Deep Learning-Based Classification of Early-Stage Mycosis Fungoides and Benign Inflammatory Dermatoses on H&E-Stained Whole-Slide Images: A Retrospective, Proof-of-Concept Study

J Invest Dermatol. 2024 Sep 19:S0022-202X(24)02101-8. doi: 10.1016/j.jid.2024.07.036. Online ahead of print.

Abstract

The diagnosis of early-stage mycosis fungoides (MF) is challenging owing to shared clinical and histopathological features with benign inflammatory dermatoses. Recent evidence has shown that deep learning (DL) can assist pathologists in cancer classification, but this field is largely unexplored for cutaneous lymphomas. This study evaluates DL in distinguishing early-stage MF from benign inflammatory dermatoses using a unique dataset of 924 H&E-stained whole-slide images from skin biopsies, including 233 patients with early-stage MF and 353 patients with benign inflammatory dermatoses. All patients with MF were diagnosed after clinicopathological correlation. The classification accuracy of weakly supervised DL models was benchmarked against 3 expert pathologists.
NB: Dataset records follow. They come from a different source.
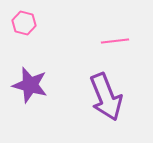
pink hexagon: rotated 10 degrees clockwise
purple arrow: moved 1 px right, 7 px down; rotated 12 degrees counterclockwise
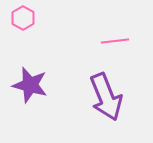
pink hexagon: moved 1 px left, 5 px up; rotated 15 degrees clockwise
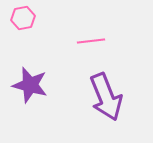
pink hexagon: rotated 20 degrees clockwise
pink line: moved 24 px left
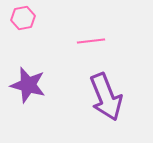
purple star: moved 2 px left
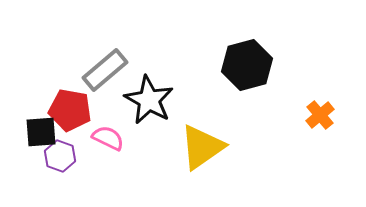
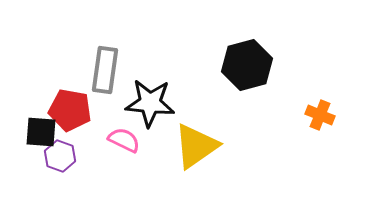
gray rectangle: rotated 42 degrees counterclockwise
black star: moved 1 px right, 3 px down; rotated 24 degrees counterclockwise
orange cross: rotated 28 degrees counterclockwise
black square: rotated 8 degrees clockwise
pink semicircle: moved 16 px right, 2 px down
yellow triangle: moved 6 px left, 1 px up
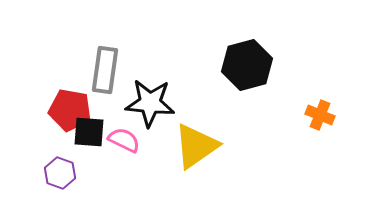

The highest performance on a temporal test set was at ×200 magnification (0.50 μm per pixel resolution), with a mean area under the curve of 0.827 ± 0.044 and a mean balanced accuracy of 76.2 ± 3.9%. This nearly matched the 77.7% mean balanced accuracy of the 3 expert pathologists. Most (63.5%) attention heatmaps corresponded well with the pathologists' region of interest. Considering the difficulty of the MF versus benign inflammatory dermatoses classification task, the results of this study show promise for future applications of weakly supervised DL in diagnosing early-stage MF. Achieving clinical-grade performance will require larger multi-institutional datasets and improved methodologies, such as multimodal DL with incorporation of clinical data.

Keywords: Artificial intelligence; Cutaneous lymphoma; Digital pathology; Histology; Weakly supervised learning.